Cos'è davvero l'intelligenza artificiale (spiegata senza tecnicismi)
Quella di cui si parla oggi — ChatGPT, Claude, Gemini — è un tipo di software che ha "letto" enormi quantità di testo e ha imparato a scrivere risposte sensate a partire da una richiesta scritta in linguaggio normale, quello di tutti i giorni. Non è un motore di ricerca come Google: non restituisce una lista di link, ma una risposta scritta, come farebbe una persona esperta a cui chiedete un consiglio. Potete parlarci come parlereste a un nipote laureato, paziente e sempre disponibile ad ascoltare.
A cosa serve davvero, nella vita di tutti i giorni
- Scrivere lettere ed email: un reclamo al condominio, una lettera formale, gli auguri per un'occasione speciale. Basta descrivere la situazione e chiedere di scriverla bene.
- Capire documenti complicati: una bolletta poco chiara, un contratto assicurativo, un referto medico scritto con parole difficili. Potete incollare il testo e chiedere "spiegami questo in parole semplici".
- Organizzare informazioni: una lista della spesa divisa per reparto, un piano dei pasti della settimana, un promemoria delle scadenze da pagare.
- Compagnia intellettuale: fare domande su un argomento che vi incuriosisce, approfondire una notizia, farsi raccontare la storia di un luogo prima di andarci in vacanza.
Come iniziare: i primi tre passi
1. Scegliete uno strumento e create un account
Non serve scaricare programmi complicati: basta andare sul sito di ChatGPT o di Claude da un browser (lo stesso che usate per leggere le notizie) e creare un account gratuito con la vostra email, esattamente come fareste per Amazon o per la posta elettronica.
2. Iniziate con domande semplici
Provate qualcosa di concreto e familiare: "Scrivimi un messaggio per disdire un appuntamento dal dentista, gentile ma chiaro" oppure "Spiegami cosa significa questa parola: [parola]". Vedere una risposta utile su un problema reale toglie molta della paura iniziale.
3. Correggete e chiedete di nuovo
Se la risposta non vi convince, scrivete semplicemente cosa non va: "è troppo lunga, accorciala" oppure "usa un tono più formale". Non c'è modo di sbagliare: è una conversazione, non un esame, e potete sempre riformulare finché il risultato non vi soddisfa davvero.
Le domande (e le paure) più comuni
- "Se sbaglio a scrivere qualcosa, rompo il computer?" No. Non è possibile causare danni al computer scrivendo domande o richieste in una chat di AI.
- "L'AI legge e usa le mie informazioni private?" È bene comunque evitare di scrivere dati sensibili come numero di carta di credito, codice fiscale completo o password, come si farebbe con qualsiasi servizio online.
- "Devo pagare per usarla?" Le versioni base di ChatGPT e Claude sono gratuite e coprono la stragrande maggioranza degli usi quotidiani descritti qui sopra.

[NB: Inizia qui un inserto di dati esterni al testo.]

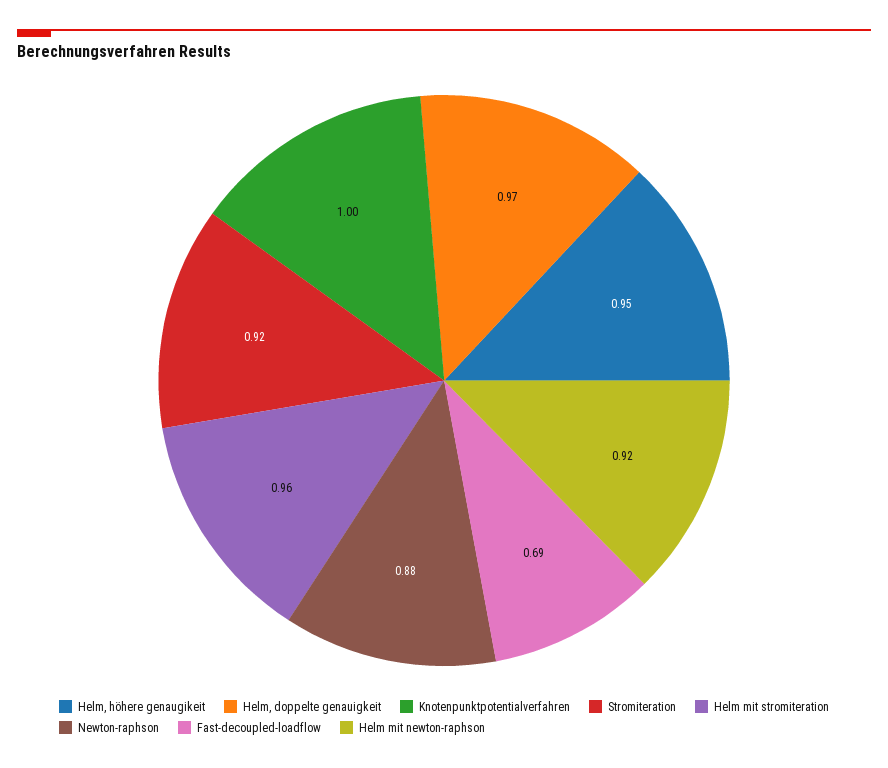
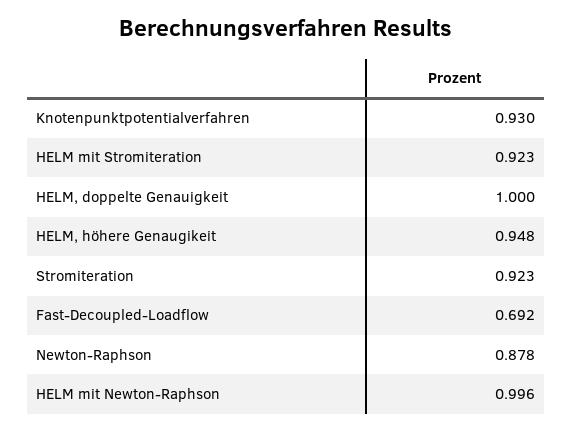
Helm, doppelte genauigkeit: 0.97 -> 1
Knotenpunktpotentialverfahren: 1 -> 0.93
Helm mit stromiteration: 0.96 -> 0.923
Helm mit newton-raphson: 0.92 -> 0.996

Un consiglio per procedere con calma
Non serve imparare tutto subito. Bastano dieci minuti al giorno, per una settimana, dedicati a un solo piccolo compito reale: una email da scrivere, un documento da capire, una domanda che vi frulla in testa da tempo. La confidenza arriva con l'uso pratico, non con lo studio teorico, ed è normale procedere per piccoli passi.
Domande frequenti
Serve saper usare bene il computer per iniziare?

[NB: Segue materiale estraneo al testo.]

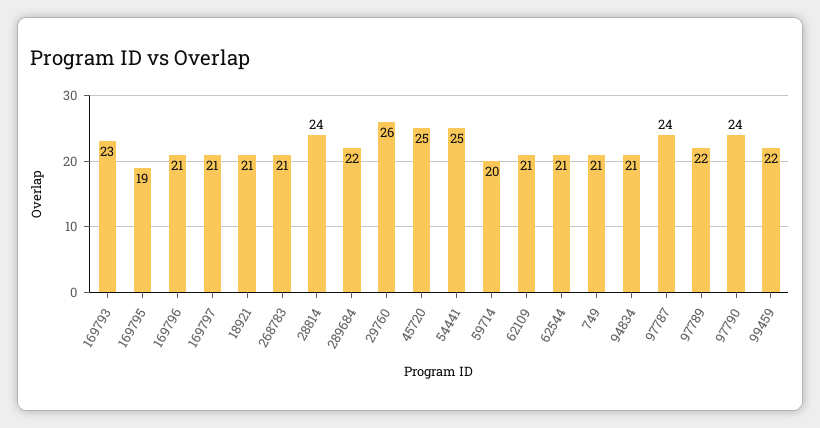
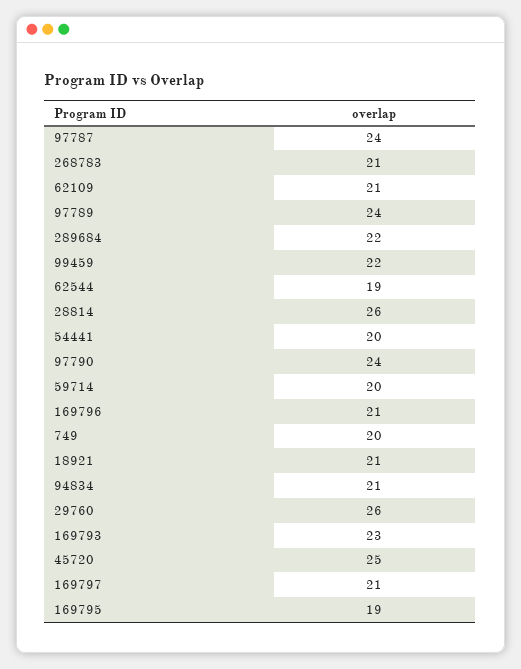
28814: 24 -> 26
54441: 25 -> 20
62544: 21 -> 19
749: 21 -> 20
97789: 22 -> 24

Bastano le competenze base: saper aprire un sito internet e scrivere un testo. Se sapete usare la posta elettronica o WhatsApp, avete già tutte le competenze tecniche necessarie per iniziare.
Qual è il rischio più grande da evitare?
Fidarsi ciecamente di ogni risposta senza verificarla, specialmente su temi medici, legali o finanziari importanti: l'AI è un ottimo aiuto per scrivere e capire, ma le decisioni importanti vanno sempre confermate con un professionista o una fonte affidabile.